- **AIM OF THE TASK**: According to the text on precision manufacturing, how far did one complete turn of the wheel on Joseph Whitworth's micrometer advance the screw?

- **PAGE EXTRACT**:
■ ■ ■ ■ ■ ■ ■

Precision shoes were made by turning a shapeless block of wood into a foot-shaped entity of specific dimensions, and repeated time and time again. These shoemaker lasts were of exact sizes, seven inches long, nine, and so on. Before precise shoes were made, they were offered up in barrels and customers pulled them out randomly trying to find a shoe that more or less fit.

Oliver Evans was making flour-milling machinery; Isaac Singer introduced precision into the manufacturing of sewing machines; Cyrus McCormick was creating reapers, mowers, and, later, combine harvesters; and Albert Pope was making bicycles for the masses.

Joseph Whitworth was an absolute champion of accuracy, an uncompromising devotee of precision, and the creator of a device, unprecedented at the time, that could truly measure to an unimaginable one-millionth of an inch.  Using his superb mechanical skills, in 1859 he created a micrometer that allowed for one complete turn of the micrometer wheel to advance the screw not by 1/20 of an inch, but by 1/4,000 of an inch, a truly tiny amount.

■ ■ ■ ■ ■ ■ ■

- **ENTRIES SUPPLIED**:
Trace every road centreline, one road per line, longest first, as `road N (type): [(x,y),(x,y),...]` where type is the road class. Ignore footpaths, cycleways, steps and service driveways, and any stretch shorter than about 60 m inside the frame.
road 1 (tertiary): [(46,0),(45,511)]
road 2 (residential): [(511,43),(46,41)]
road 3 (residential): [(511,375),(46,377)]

■ ■ ■ ■ ■ ■ ■

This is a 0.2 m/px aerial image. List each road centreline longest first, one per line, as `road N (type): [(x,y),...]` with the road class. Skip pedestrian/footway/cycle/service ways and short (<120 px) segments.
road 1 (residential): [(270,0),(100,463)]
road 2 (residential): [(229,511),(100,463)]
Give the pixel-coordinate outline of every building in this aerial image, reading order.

■ ■ ■ ■ ■ ■ ■

- **CORRECT OUTPUT**: One complete turn advanced the screw by 1/4,000 of an inch.